Exercise goal: Every entry below should be repeated exactly; the pictures should not.

Front-end code edit data:
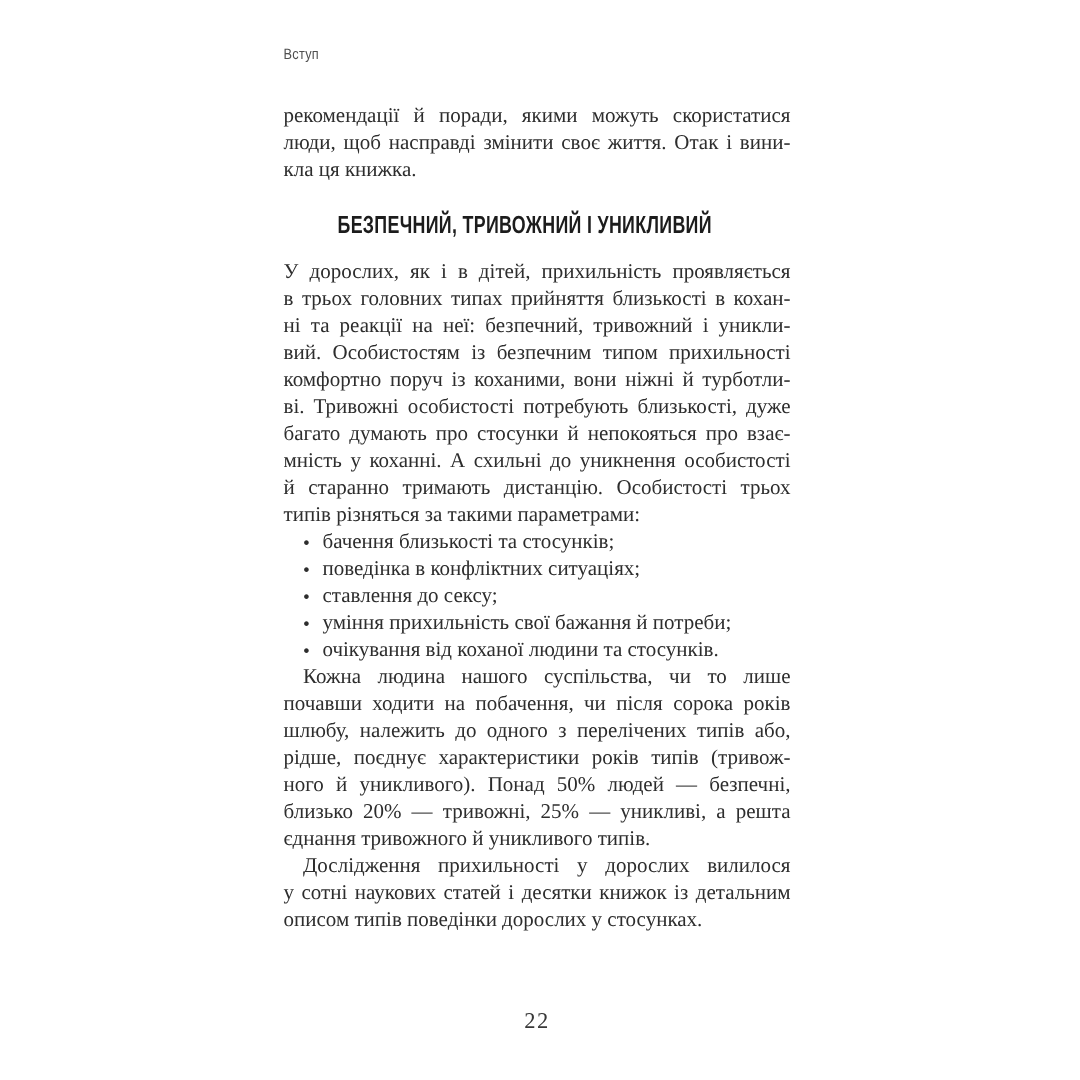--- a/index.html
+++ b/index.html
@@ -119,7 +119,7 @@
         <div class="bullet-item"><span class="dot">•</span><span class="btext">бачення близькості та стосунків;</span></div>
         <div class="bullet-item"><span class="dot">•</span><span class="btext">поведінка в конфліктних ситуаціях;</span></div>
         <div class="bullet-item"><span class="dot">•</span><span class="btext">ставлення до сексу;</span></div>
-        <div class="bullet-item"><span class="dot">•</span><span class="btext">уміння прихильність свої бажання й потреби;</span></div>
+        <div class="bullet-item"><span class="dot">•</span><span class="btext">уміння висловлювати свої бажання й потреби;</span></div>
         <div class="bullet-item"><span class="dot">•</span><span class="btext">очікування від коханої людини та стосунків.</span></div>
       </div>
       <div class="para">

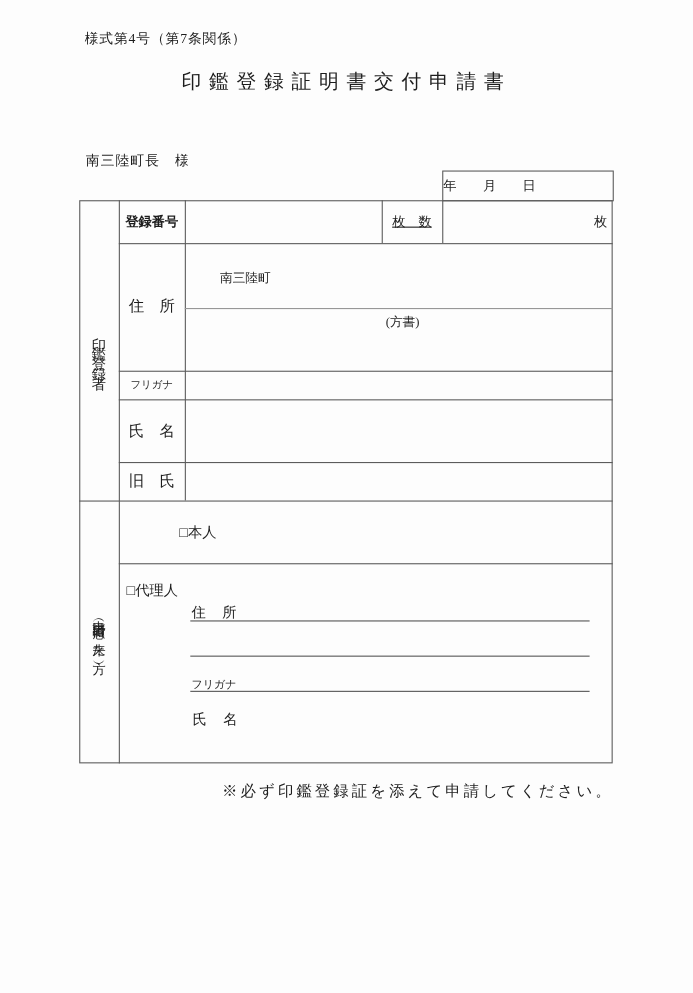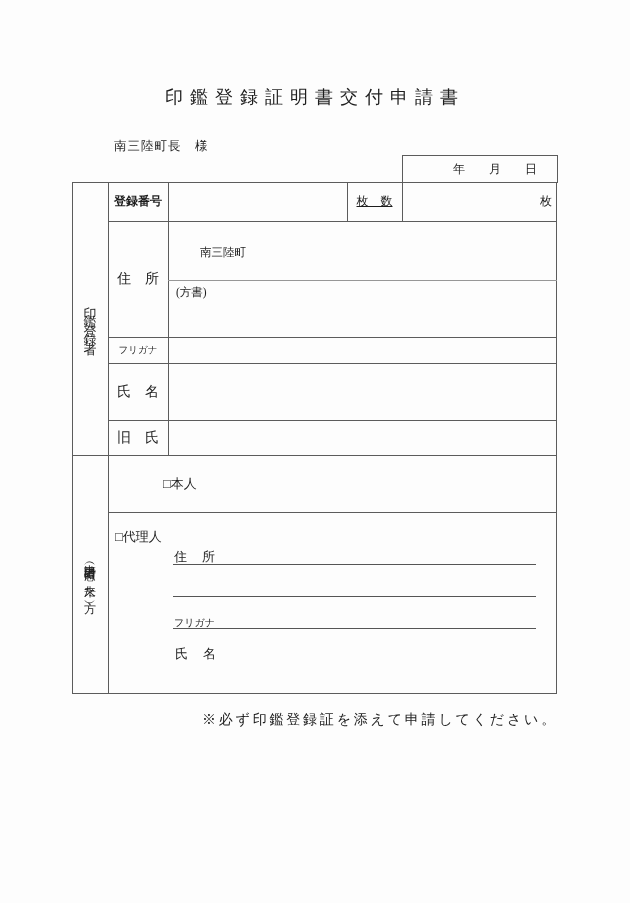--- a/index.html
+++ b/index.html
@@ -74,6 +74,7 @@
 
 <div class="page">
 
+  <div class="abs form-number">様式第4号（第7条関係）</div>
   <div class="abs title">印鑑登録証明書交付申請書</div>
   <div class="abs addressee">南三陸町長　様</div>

Your response:
--- a/index.html
+++ b/index.html
@@ -119,7 +119,7 @@
         <div class="bullet-item"><span class="dot">•</span><span class="btext">бачення близькості та стосунків;</span></div>
         <div class="bullet-item"><span class="dot">•</span><span class="btext">поведінка в конфліктних ситуаціях;</span></div>
         <div class="bullet-item"><span class="dot">•</span><span class="btext">ставлення до сексу;</span></div>
-        <div class="bullet-item"><span class="dot">•</span><span class="btext">уміння прихильність свої бажання й потреби;</span></div>
+        <div class="bullet-item"><span class="dot">•</span><span class="btext">уміння висловлювати свої бажання й потреби;</span></div>
         <div class="bullet-item"><span class="dot">•</span><span class="btext">очікування від коханої людини та стосунків.</span></div>
       </div>
       <div class="para">

--- a/index.html
+++ b/index.html
@@ -74,6 +74,7 @@
 
 <div class="page">
 
+  <div class="abs form-number">様式第4号（第7条関係）</div>
   <div class="abs title">印鑑登録証明書交付申請書</div>
   <div class="abs addressee">南三陸町長　様</div>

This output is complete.